いずれにしても、私は、我々の社会において性について語ることを促し、扇動し、強制するような、そうしたメカニズムのすべてについて研究しようと考えています。

★ 後続の巻において、女性や子供や倒錯者についての具体的な研究に取りかかる際に、私は、性の貧困の諸形態と諸条件について分析を試みるつもりでいます。しかし、さしあたって重要なのは、方法を決定することです。果たして性の貧困とは、根本的な禁止事項によって、あるいは「働け、そしてセックスはするな」という経済的状況にかかわる禁制によって、ネガティヴなやり方で説明すべきものなのだろうか。むしろそれは、はるかに複雑でよりポジティヴな手続きの結果なのではあるまいか。問題は、こうした問いに答えることなのです。
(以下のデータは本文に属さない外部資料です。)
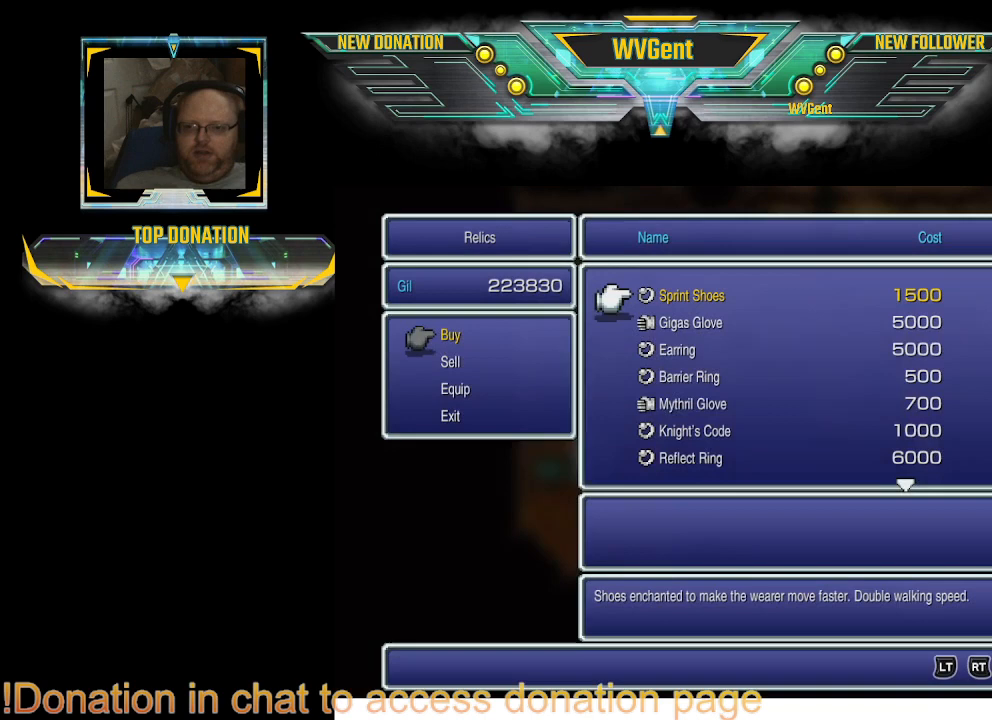
{"buttons": [], "left_stick": "center", "right_stick": "center", "events": []}
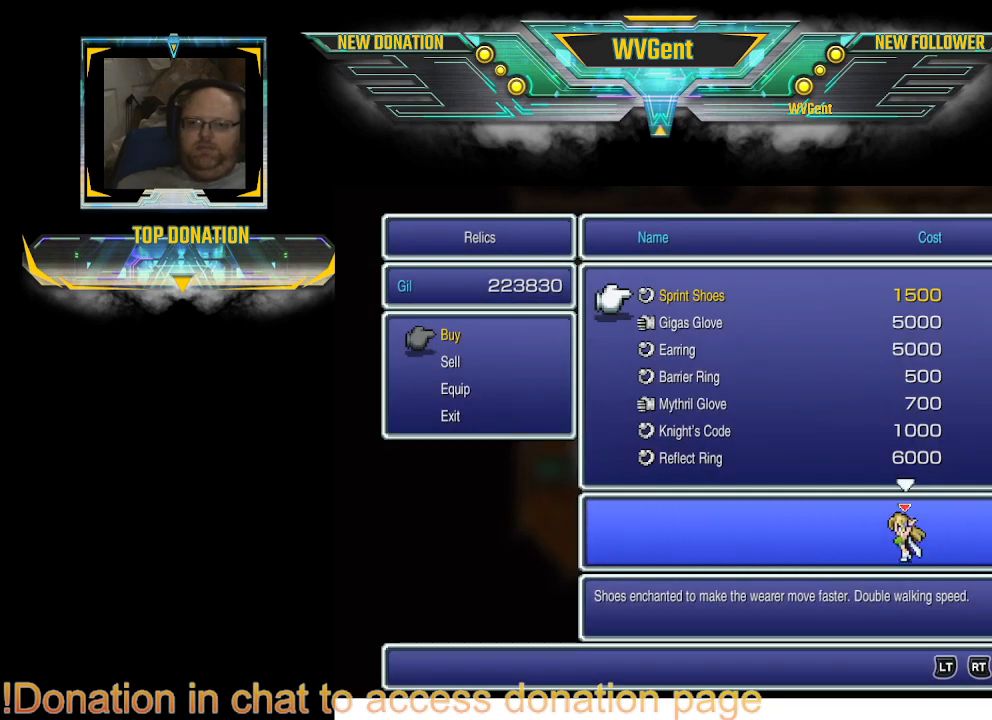
{"buttons": [], "left_stick": "center", "right_stick": "center", "events": []}
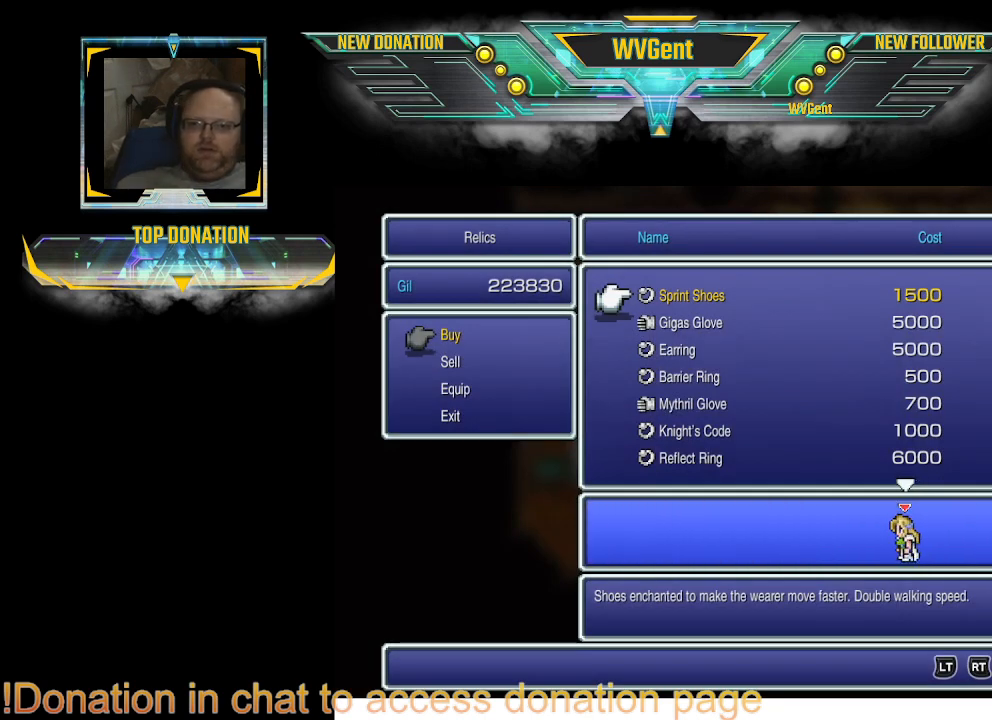
{"buttons": [], "left_stick": "center", "right_stick": "center", "events": []}
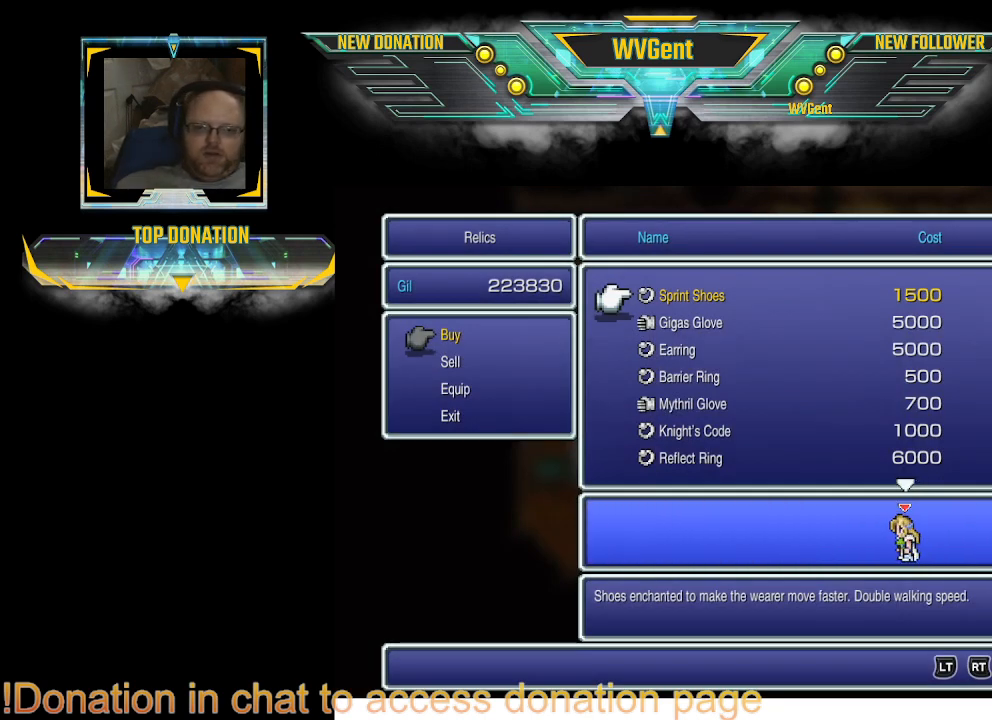
{"buttons": [], "left_stick": "center", "right_stick": "center", "events": []}
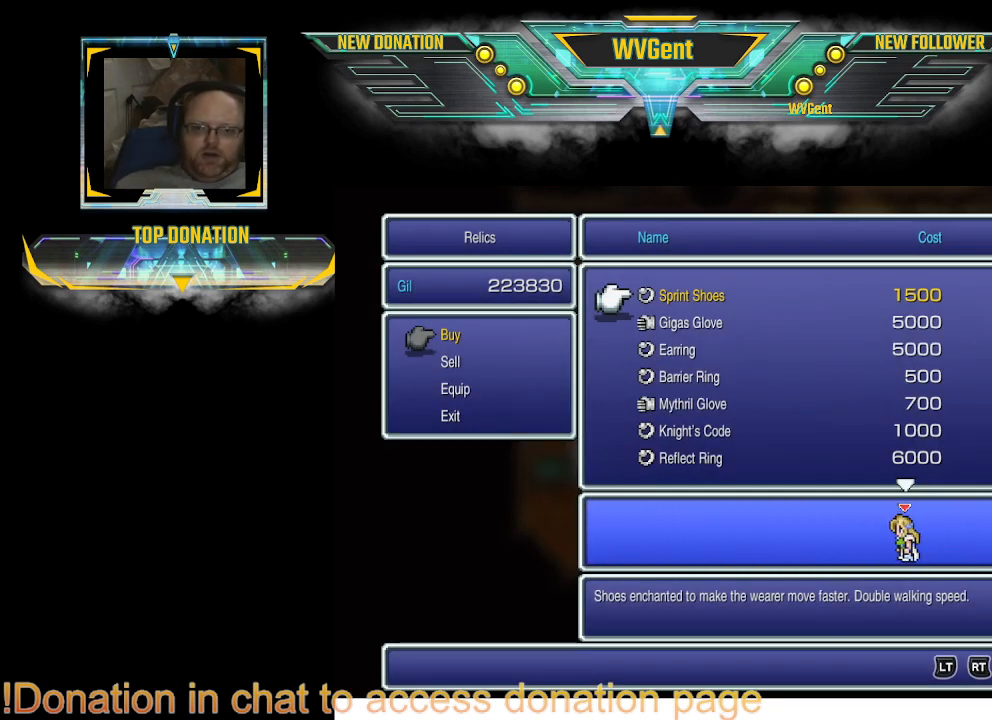
{"buttons": [], "left_stick": "center", "right_stick": "center", "events": [[400, "DPAD_UP", "down"], [500, "DPAD_UP", "up"]]}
★ まさしく、その子供たちに何が起こっているかを見ていただきたい。子供たちの生活は性的なものである、ということが言われます。哺乳瓶の時期から思春期に至るまで、ただ性だけが問題なのだ。読み方を覚えようとする欲望や、漫画への嗜好にしても、その背景には、やはり常に性現象があるのだと。いったい、このようなタイプの言説は、本当に解放へと導くものなのでしょうか。むしろそれは、子供たちを一種の性の孤島に閉じこめるものではないのでしょうか。そして、子供たちにとっては結局、そんなことはどうでもかまわないのだとしたらどうでしょう。性についての法や原則や常識に隷属しないということにこそ、大人でないことの自由があるのだとすれば。もし、事物や人々、身体に対して、多形的な関係がありうるとすれば、まさしくそれこそが、子供というものではないでしょうか。大人たちは、安心のために、この多形性を倒錯と呼び、それを自らの性の退屈な単彩画にしてしまうのです。


★ 子供向けの寓話と同じくらい素朴な語り方をするなら、哲学の問いは長いあいだ、次のようなものであったと言えます。すなわち、「すべてが滅びるこの世界において、移りゆくことのないものとは何であろうか。この移りゆくことのないものに対して、死すべき我々とは、いったい何であろうか。」これに対し、19世紀以来、哲学は、次第に次のような問いに接近しているように思われます。「現在何が起こっているのか。そして、おそらく現在起こっている事柄以外の何物でもなく、それ以上の何物でもない、そうしたものとしての我々は、いったい何であろうか。」哲学の問い、それは、我々自身がそれであるところのこの現在についての問いであり、したがって、今日において哲学の全体は、政治にかかわり、歴史にかかわります。哲学とは、歴史に内在する政治学であり、政治に不可欠な歴史学なのです。